Brooks Haxton has published seven collections of shorter poems, two book-length narrative poems, one book of creative nonfiction, and four books of translations. He has received grants and awards from the NEA, the NEH, the Mississippi Institute of Arts and Letters, the Guggenheim Foundation, the Fellowship of Southern Writers, and others. He lives with his wife in Syracuse and teaches at Syracuse University.
Christine Kitano is the author of two collections of poetry, Birds of Paradise (Lynx House Press) and Sky Country (BOA Editions), which won the Central New York Book Award and was a finalist for the Paterson Poetry Prize. She is an associate professor at Ithaca College where she teaches courses in creative writing, poetry, and Asian American literature. She is co-editor of the forthcoming They Rise Like a Wave, an anthology of Asian American women and non-binary poets. In January 2021, she was named Tompkins County Poet Laureate.

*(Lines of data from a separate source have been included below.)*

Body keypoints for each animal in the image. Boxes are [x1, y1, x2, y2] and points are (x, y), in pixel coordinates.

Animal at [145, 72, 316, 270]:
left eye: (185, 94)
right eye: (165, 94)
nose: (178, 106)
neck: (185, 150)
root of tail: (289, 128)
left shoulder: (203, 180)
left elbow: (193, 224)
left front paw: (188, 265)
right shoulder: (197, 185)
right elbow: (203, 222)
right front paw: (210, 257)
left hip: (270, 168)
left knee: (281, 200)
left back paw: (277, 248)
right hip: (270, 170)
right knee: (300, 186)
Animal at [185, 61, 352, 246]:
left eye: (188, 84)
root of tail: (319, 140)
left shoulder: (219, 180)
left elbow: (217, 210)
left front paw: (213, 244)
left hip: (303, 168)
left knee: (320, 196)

Dana Levin is the author of four collections of poetry, most recently Banana Palace (2016), which was a finalist for the Rilke Prize. Her first book, In the Surgical Theatre, was chosen by Louise Glück for the 1999 American Poetry Review/Honickman First Book Prize and went on to receive numerous honors, including the 2003 PEN/Osterweil Award. Copper Canyon Press brought out her second book, Wedding Day, in 2005, and in 2011 Sky Burial, which The New Yorker called “utterly her own and utterly riveting.” Sky Burial was noted for 2011 year-end honors by The New Yorker, the San Francisco Chronicle, Coldfront, and Library Journal. Levin’s poetry and essays have appeared in many anthologies and magazines, including Best American Poetry, The New York Times, Los Angeles Review of Books, Boston Review, The American Poetry Review, Poetry, and The Paris Review. Her fellowships and awards include those from the National Endowment for the Arts, PEN, the Witter Bynner Foundation and the Library of Congress, as well as from the Lannan, Rona Jaffe, Whiting and Guggenheim Foundations. Levin currently serves as Distinguished Writer in Residence at Maryville University in St. Louis, where she lives. Her fifth book, Now Do You Know Where You Are, will be published by Copper Canyon in Spring 2022.

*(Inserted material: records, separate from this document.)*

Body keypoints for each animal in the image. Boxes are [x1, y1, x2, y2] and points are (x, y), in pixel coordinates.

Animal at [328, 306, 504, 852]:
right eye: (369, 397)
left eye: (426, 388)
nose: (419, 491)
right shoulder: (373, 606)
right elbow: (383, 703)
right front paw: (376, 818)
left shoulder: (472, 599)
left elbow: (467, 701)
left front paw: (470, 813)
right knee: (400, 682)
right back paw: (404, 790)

Maurice Manning is the author of seven books of poetry, most recently, Railsplitter. His first book was selected for the Yale Series of Younger Poets, and his fourth book was a finalist for the Pulitzer prize. A Guggenheim Fellow, Manning is professor of English and writer-in-residence at Transylvania University in Lexington, KY. He lives on a small farm with his family in Kentucky.
Matthew Olzmann is the author of two collections of poems, Mezzanines, which was selected for the Kundiman Prize, and Contradictions in the Design, both from Alice James Books. A third collection, Constellation Route, will be released in January 2022. He’s received fellowships from Kundiman and the Kresge Arts Foundation. His writing appears or is forthcoming in Best American Poetry, Kenyon Review, New England Review, Brevity, Southern Review and elsewhere. Previously, he’s taught in the undergraduate writing program at Warren Wilson College and at the University of North Carolina at Chapel Hill. He lives in Vermont and teaches at Dartmouth College.

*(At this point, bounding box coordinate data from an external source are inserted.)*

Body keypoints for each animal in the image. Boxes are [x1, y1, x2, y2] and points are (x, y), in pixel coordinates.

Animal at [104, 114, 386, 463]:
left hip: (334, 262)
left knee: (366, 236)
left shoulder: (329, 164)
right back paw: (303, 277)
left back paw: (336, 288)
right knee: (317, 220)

Martha Rhodes is the author of five collections of poetry: At the Gate (1995, Provincetown Arts), Perfect Disappearance (2000, winner of the Green Rose Prize, New Issues Press), Mother Quiet (2004, Zoo Press / University of Nebraska) The Beds (2012, Autumn House), and The Thin Wall (2017, University of Pittsburgh Press). She teaches at Sarah Lawrence College and the MFA Program for Writers at Warren Wilson College. She is the director of Four Way Books in New York City, publishers of poetry and fiction.